- WHAT YOU HAVE TO DO
Copy out the entries below exactly as they stand, but only from the line containing "One object in" through the line containing "A review page.".

[Items listed in a dataset]
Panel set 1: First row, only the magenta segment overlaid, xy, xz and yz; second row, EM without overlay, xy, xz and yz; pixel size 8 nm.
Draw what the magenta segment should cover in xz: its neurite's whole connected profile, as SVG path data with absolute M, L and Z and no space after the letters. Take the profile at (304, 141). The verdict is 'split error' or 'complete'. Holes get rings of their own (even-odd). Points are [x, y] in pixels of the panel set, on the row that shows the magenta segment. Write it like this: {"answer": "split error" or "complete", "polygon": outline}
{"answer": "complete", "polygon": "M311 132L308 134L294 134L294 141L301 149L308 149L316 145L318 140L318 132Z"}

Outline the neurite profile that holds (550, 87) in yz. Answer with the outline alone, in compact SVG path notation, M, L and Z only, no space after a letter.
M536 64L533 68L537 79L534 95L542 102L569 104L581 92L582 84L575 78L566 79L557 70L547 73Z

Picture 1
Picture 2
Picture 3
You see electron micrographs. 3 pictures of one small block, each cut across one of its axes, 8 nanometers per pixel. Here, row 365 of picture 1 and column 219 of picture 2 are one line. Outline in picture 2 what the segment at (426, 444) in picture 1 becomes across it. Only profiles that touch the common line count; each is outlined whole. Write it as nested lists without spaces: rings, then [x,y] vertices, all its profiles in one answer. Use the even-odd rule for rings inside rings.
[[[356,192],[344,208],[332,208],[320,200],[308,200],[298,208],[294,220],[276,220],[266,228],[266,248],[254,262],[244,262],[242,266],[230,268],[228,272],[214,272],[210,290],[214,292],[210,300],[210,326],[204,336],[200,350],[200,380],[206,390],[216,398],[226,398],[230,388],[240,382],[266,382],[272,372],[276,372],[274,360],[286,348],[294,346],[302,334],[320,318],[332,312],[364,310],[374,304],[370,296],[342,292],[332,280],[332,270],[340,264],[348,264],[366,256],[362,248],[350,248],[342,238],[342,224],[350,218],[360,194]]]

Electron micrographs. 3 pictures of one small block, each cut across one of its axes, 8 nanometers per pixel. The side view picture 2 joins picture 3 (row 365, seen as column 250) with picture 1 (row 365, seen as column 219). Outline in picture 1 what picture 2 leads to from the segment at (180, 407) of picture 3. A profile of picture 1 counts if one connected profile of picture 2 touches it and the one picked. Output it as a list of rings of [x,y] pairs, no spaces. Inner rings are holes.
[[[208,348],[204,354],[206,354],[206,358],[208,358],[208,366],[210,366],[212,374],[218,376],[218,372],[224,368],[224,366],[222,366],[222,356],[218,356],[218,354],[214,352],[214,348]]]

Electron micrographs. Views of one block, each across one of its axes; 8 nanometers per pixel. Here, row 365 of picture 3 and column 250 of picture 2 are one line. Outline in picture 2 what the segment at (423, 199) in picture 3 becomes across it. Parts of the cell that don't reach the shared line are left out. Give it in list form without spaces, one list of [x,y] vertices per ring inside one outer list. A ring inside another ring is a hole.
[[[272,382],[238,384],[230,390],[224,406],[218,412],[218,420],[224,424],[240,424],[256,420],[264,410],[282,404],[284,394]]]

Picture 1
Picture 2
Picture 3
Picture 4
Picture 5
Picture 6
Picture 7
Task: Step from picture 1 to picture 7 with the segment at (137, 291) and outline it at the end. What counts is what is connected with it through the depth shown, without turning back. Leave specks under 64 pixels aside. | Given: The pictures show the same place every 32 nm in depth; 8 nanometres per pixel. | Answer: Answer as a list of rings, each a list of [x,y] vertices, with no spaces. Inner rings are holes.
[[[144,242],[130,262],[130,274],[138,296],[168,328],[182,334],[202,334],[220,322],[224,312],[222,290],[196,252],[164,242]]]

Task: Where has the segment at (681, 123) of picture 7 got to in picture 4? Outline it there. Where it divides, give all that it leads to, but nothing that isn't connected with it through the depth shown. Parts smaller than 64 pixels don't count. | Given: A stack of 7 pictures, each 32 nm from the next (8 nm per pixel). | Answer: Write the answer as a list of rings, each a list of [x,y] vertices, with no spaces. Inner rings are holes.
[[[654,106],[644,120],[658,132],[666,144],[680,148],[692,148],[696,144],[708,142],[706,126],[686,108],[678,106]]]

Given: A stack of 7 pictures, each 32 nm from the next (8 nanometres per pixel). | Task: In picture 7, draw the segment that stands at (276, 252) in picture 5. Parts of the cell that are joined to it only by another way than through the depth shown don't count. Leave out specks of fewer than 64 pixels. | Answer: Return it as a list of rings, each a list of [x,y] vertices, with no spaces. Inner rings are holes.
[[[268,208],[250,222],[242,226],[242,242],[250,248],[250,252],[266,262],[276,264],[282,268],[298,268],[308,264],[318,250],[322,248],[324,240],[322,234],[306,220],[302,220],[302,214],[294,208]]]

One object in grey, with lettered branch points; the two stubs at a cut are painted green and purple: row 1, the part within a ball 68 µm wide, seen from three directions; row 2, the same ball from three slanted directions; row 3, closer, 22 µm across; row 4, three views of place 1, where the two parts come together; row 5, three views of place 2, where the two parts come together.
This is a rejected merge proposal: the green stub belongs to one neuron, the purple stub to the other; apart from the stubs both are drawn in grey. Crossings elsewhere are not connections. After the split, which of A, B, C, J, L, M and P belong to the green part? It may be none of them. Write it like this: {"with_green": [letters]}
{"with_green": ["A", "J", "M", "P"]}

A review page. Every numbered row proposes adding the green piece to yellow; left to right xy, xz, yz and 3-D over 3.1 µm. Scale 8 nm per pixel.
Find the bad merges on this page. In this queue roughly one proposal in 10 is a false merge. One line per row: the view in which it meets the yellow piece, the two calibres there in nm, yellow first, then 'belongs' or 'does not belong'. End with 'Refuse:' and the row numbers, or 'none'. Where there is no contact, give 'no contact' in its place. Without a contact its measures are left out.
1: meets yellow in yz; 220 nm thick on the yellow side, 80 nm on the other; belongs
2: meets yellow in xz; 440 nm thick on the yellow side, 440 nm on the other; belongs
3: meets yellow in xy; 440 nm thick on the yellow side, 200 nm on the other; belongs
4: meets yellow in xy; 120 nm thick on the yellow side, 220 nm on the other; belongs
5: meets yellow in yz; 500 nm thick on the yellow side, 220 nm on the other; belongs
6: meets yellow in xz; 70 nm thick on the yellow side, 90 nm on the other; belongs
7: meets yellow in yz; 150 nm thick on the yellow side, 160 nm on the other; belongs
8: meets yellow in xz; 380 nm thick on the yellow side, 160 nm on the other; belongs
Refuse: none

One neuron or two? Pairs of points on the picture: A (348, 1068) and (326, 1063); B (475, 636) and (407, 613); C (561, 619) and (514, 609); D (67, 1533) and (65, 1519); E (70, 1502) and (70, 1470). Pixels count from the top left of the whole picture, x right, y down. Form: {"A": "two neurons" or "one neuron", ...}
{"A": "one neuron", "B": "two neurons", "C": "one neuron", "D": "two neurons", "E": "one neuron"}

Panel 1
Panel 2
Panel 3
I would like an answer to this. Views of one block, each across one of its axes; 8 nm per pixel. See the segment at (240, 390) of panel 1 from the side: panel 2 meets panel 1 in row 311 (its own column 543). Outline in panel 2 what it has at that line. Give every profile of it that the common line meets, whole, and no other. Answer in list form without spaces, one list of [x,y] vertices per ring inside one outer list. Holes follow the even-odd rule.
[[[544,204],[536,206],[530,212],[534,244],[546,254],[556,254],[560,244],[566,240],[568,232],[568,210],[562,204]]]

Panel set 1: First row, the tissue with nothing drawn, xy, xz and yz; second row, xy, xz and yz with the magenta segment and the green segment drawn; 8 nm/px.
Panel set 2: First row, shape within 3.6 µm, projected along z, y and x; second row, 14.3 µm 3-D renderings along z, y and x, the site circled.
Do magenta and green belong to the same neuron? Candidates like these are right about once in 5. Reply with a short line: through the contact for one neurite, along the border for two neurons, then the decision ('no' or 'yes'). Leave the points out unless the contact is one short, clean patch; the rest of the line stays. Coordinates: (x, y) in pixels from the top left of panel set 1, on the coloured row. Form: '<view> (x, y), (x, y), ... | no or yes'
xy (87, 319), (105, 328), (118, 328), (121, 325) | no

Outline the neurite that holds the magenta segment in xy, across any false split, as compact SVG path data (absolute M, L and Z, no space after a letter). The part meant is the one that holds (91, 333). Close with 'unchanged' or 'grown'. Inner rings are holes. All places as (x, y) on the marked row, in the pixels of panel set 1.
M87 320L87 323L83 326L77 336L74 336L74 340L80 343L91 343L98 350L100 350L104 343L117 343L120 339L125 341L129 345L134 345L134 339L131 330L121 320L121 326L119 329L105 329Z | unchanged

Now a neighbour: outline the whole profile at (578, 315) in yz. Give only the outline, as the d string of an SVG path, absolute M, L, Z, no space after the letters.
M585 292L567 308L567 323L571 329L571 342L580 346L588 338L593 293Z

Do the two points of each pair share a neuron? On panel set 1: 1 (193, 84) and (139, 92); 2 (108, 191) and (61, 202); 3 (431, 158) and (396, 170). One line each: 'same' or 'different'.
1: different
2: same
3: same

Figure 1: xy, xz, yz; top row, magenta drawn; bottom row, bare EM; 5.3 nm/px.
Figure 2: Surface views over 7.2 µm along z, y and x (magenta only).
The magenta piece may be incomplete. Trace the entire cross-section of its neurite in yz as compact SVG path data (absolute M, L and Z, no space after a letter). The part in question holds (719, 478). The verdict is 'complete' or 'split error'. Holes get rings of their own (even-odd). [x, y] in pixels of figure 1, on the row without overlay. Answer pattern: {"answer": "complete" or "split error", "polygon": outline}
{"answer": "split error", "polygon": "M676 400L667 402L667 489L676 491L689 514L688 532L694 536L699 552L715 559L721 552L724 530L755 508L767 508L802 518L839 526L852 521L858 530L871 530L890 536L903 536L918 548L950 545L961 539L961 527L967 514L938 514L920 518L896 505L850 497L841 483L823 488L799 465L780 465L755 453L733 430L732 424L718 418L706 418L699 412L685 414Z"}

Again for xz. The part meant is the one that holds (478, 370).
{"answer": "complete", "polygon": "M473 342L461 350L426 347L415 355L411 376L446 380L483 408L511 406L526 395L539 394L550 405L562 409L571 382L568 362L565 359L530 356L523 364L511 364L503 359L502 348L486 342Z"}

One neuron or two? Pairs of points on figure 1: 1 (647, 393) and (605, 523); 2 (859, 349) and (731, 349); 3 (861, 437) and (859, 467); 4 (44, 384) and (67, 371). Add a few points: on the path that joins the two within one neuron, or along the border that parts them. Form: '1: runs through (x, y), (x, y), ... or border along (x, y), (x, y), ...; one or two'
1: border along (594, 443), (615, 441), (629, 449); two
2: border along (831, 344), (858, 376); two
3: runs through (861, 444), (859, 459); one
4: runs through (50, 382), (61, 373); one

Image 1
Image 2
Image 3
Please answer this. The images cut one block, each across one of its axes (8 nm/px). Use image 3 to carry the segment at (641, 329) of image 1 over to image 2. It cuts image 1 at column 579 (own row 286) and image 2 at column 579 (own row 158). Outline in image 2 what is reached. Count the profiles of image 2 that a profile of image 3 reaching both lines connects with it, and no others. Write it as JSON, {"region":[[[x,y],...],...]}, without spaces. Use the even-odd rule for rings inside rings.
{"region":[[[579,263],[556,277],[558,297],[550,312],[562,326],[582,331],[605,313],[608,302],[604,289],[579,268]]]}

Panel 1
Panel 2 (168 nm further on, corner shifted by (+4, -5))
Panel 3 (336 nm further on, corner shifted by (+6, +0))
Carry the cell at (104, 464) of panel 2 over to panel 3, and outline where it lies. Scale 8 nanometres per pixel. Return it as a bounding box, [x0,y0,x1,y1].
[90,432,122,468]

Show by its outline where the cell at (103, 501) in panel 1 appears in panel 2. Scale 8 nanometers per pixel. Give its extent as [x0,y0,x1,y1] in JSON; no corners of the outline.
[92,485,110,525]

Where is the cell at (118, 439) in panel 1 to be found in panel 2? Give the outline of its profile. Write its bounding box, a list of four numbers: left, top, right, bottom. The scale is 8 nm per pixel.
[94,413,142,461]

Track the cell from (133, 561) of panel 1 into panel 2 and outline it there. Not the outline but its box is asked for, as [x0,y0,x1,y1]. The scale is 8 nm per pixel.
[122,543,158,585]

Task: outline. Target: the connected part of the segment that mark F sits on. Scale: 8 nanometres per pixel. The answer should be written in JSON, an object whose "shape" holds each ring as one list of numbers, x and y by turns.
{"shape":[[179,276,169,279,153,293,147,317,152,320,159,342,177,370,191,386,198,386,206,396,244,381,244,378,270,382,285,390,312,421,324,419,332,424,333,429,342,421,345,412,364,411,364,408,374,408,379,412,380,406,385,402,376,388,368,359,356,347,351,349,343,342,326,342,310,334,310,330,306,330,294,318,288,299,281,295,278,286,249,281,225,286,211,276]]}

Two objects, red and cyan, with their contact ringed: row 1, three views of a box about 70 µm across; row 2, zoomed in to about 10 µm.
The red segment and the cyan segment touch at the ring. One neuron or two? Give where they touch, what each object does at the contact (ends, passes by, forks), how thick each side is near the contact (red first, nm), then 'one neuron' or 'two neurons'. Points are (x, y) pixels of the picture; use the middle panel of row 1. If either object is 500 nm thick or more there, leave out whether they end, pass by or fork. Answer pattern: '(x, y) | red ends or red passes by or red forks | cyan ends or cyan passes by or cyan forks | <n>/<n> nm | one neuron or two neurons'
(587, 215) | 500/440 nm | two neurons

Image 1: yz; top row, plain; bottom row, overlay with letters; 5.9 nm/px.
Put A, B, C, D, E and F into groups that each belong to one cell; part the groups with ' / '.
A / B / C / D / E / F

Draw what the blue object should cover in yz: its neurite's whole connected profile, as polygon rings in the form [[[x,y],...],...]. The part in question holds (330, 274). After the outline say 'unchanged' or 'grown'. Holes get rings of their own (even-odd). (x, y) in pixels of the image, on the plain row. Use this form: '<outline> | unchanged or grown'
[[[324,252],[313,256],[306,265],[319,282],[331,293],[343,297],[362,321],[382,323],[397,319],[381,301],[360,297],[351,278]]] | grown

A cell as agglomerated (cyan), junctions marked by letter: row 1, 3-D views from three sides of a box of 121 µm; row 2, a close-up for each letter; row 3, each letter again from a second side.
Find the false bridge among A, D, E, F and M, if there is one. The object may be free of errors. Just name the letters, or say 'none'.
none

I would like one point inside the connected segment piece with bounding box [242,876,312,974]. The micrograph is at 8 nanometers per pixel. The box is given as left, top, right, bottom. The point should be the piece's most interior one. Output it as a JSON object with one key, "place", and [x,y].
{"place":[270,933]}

- OUTPUT FOR THIS TASK
One object in grey, with lettered branch points; the two stubs at a cut are painted green and purple: row 1, the part within a ball 68 µm wide, seen from three directions; row 2, the same ball from three slanted directions; row 3, closer, 22 µm across; row 4, three views of place 1, where the two parts come together; row 5, three views of place 2, where the two parts come together.
This is a rejected merge proposal: the green stub belongs to one neuron, the purple stub to the other; apart from the stubs both are drawn in grey. Crossings elsewhere are not connections. After the split, which of A, B, C, J, L, M and P belong to the green part? It may be none of them. Write it like this: {"with_green": [letters]}
{"with_green": ["A", "J", "M", "P"]}

A review page. Every numbered row proposes adding the green piece to yellow; left to right xy, xz, yz and 3-D over 3.1 µm. Scale 8 nm per pixel.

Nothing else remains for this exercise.